◆ WORK INSTRUCTIONS: Retype the records that follow, every line exactly as written.

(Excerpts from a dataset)

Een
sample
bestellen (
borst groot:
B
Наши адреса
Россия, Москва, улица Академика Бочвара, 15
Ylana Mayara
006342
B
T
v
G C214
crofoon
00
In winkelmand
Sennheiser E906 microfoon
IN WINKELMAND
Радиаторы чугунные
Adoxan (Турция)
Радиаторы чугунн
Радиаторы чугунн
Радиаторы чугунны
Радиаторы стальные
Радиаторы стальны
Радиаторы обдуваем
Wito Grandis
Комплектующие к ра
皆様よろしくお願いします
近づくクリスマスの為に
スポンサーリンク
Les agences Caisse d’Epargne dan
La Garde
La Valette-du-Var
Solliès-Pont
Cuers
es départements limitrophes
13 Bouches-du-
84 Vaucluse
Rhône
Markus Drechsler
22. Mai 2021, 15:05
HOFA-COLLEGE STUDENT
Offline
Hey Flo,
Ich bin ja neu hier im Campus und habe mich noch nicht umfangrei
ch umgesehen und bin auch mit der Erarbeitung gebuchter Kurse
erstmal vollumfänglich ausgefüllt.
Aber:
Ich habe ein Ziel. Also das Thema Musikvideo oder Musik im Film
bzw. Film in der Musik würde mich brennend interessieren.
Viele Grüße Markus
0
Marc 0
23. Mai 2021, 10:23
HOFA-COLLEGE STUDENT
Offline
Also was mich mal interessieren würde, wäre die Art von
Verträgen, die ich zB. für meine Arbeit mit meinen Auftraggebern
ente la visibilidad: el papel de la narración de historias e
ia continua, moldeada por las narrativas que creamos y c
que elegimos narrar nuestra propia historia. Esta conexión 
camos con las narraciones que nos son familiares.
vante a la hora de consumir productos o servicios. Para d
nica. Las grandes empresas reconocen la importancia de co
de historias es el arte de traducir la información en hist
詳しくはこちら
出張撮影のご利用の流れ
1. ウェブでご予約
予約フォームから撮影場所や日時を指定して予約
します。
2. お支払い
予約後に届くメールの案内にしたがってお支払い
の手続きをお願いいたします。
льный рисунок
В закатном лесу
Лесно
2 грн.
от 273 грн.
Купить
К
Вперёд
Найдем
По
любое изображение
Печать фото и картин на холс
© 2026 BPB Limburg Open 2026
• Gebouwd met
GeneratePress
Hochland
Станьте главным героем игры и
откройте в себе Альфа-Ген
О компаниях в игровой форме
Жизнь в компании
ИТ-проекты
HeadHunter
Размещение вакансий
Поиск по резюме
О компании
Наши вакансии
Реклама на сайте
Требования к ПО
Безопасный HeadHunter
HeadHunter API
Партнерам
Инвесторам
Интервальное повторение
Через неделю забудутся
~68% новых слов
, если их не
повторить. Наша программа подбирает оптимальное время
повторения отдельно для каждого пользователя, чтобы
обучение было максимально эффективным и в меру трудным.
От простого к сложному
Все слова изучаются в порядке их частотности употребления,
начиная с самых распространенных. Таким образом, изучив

◆ EXERCISE SOLUTION:
Een
sample
bestellen (
borst groot:
B
Наши адреса
Россия, Москва, улица Академика Бочвара, 15
Ylana Mayara
006342
B
T
v
G C214
crofoon
00
In winkelmand
Sennheiser E906 microfoon
IN WINKELMAND
Радиаторы чугунные
Adoxan (Турция)
Радиаторы чугунн
Радиаторы чугунн
Радиаторы чугунны
Радиаторы стальные
Радиаторы стальны
Радиаторы обдуваем
Wito Grandis
Комплектующие к ра
皆様よろしくお願いします
近づくクリスマスの為に
スポンサーリンク
Les agences Caisse d’Epargne dan
La Garde
La Valette-du-Var
Solliès-Pont
Cuers
es départements limitrophes
13 Bouches-du-
84 Vaucluse
Rhône
Markus Drechsler
22. Mai 2021, 15:05
HOFA-COLLEGE STUDENT
Offline
Hey Flo,
Ich bin ja neu hier im Campus und habe mich noch nicht umfangrei
ch umgesehen und bin auch mit der Erarbeitung gebuchter Kurse
erstmal vollumfänglich ausgefüllt.
Aber:
Ich habe ein Ziel. Also das Thema Musikvideo oder Musik im Film
bzw. Film in der Musik würde mich brennend interessieren.
Viele Grüße Markus
0
Marc 0
23. Mai 2021, 10:23
HOFA-COLLEGE STUDENT
Offline
Also was mich mal interessieren würde, wäre die Art von
Verträgen, die ich zB. für meine Arbeit mit meinen Auftraggebern
ente la visibilidad: el papel de la narración de historias e
ia continua, moldeada por las narrativas que creamos y c
que elegimos narrar nuestra propia historia. Esta conexión 
camos con las narraciones que nos son familiares.
vante a la hora de consumir productos o servicios. Para d
nica. Las grandes empresas reconocen la importancia de co
de historias es el arte de traducir la información en hist
詳しくはこちら
出張撮影のご利用の流れ
1. ウェブでご予約
予約フォームから撮影場所や日時を指定して予約
します。
2. お支払い
予約後に届くメールの案内にしたがってお支払い
の手続きをお願いいたします。
льный рисунок
В закатном лесу
Лесно
2 грн.
от 273 грн.
Купить
К
Вперёд
Найдем
По
любое изображение
Печать фото и картин на холс
© 2026 BPB Limburg Open 2026
• Gebouwd met
GeneratePress
Hochland
Станьте главным героем игры и
откройте в себе Альфа-Ген
О компаниях в игровой форме
Жизнь в компании
ИТ-проекты
HeadHunter
Размещение вакансий
Поиск по резюме
О компании
Наши вакансии
Реклама на сайте
Требования к ПО
Безопасный HeadHunter
HeadHunter API
Партнерам
Инвесторам
Интервальное повторение
Через неделю забудутся
~68% новых слов
, если их не
повторить. Наша программа подбирает оптимальное время
повторения отдельно для каждого пользователя, чтобы
обучение было максимально эффективным и в меру трудным.
От простого к сложному
Все слова изучаются в порядке их частотности употребления,
начиная с самых распространенных. Таким образом, изучив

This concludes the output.